Jimmy Iovine discusses Apple Music’s “hybrid” future in new Billboard interview

Jimmy Iovine AllThingsD image 001

Billboard yesterday published a wide-ranging interview with Apple executive and music industry mogul Jimmy Iovine, who dropped hints of Apple Music’s “hybrid” future. He also discussed the difference between the engineer culture in Silicon Valley and the creative culture in Hollywood and underscored the importance of technology in popular culture and other tidbits. Here are some choice quotes from that interview.

“The people from popular culture had to understand how to talk to engineers,” said Iovine. “It isn’t just them talking to record people. The engineer culture doesn’t understand what you’re talking about, doesn’t take you serious and writes you off.”

Apple is not in the record business, he underscored.

We are an adjunct to labels and artists. We are building something that can help labels and artists and undiscovered artists. Yeah, it’s a popular culture company, but it’s also a tool. And that’s what we’re building. We’re not in the record business.
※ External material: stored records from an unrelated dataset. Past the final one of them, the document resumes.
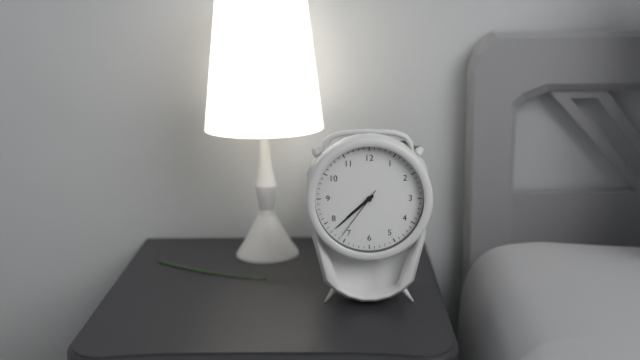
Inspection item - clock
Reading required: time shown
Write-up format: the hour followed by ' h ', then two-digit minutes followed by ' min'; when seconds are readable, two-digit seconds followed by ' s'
7 h 38 min 36 s
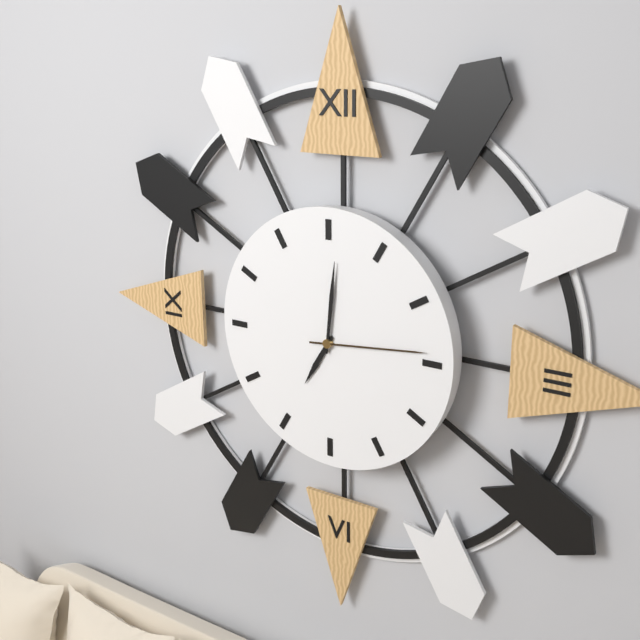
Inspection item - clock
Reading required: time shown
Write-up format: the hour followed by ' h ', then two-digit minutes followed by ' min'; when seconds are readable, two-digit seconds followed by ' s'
7 h 01 min 14 s
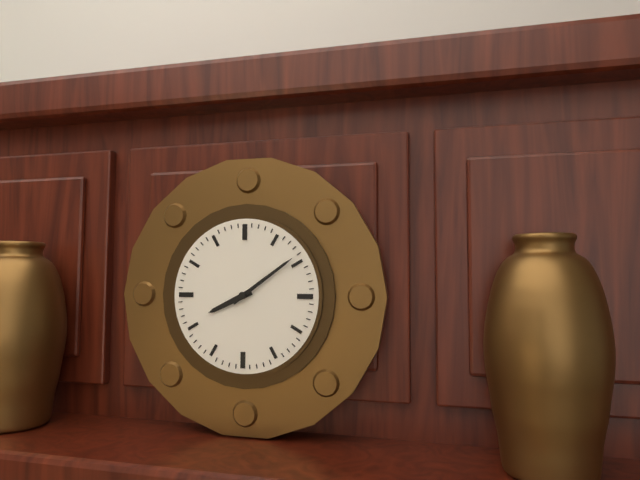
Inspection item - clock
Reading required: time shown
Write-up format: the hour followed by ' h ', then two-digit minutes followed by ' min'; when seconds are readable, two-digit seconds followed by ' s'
8 h 09 min
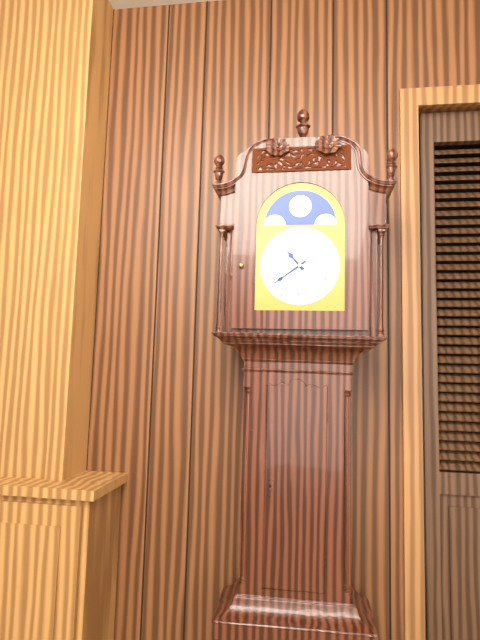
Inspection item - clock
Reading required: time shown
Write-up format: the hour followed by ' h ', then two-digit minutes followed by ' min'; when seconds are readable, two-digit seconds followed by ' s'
10 h 39 min
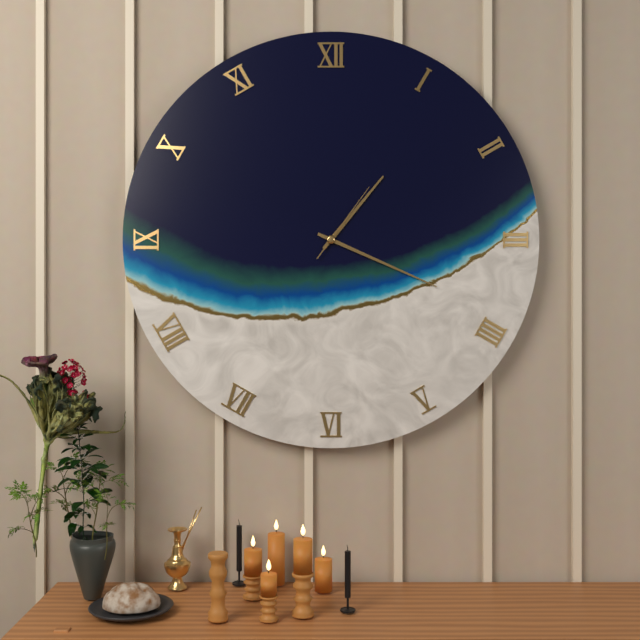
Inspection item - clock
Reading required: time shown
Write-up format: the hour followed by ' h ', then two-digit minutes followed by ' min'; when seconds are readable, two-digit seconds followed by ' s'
1 h 19 min 06 s
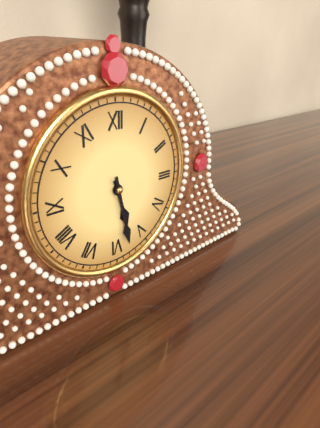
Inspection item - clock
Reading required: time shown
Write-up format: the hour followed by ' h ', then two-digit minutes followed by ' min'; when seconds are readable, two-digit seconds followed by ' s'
5 h 28 min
On “hybrid” Apple Music future:

What we’re going to do, what we’re doing now that hasn’t been revealed yet, is we’re building the right hybrid. And we believe it’s the right hybrid, and the combination of these things together, we’ll build a music service that is technologically and culturally adept.

We’re going to do whatever we believe is great. We are going to make a combination of tech and popular culture that is exciting and adept at both areas. So that’s what you’re starting to see.

It’s going to have a voice. It’s not going to be just a utility — “Go here and get your music, good luck,” or, “We’re going to send you a list” — that’s great, but that’s not what this is. That’s not what this was, anyway.

Apple Music launched seventeen months ago and now has seventeen million paid subscribers, a little more than half of Spotify’s 30 million paid accounts.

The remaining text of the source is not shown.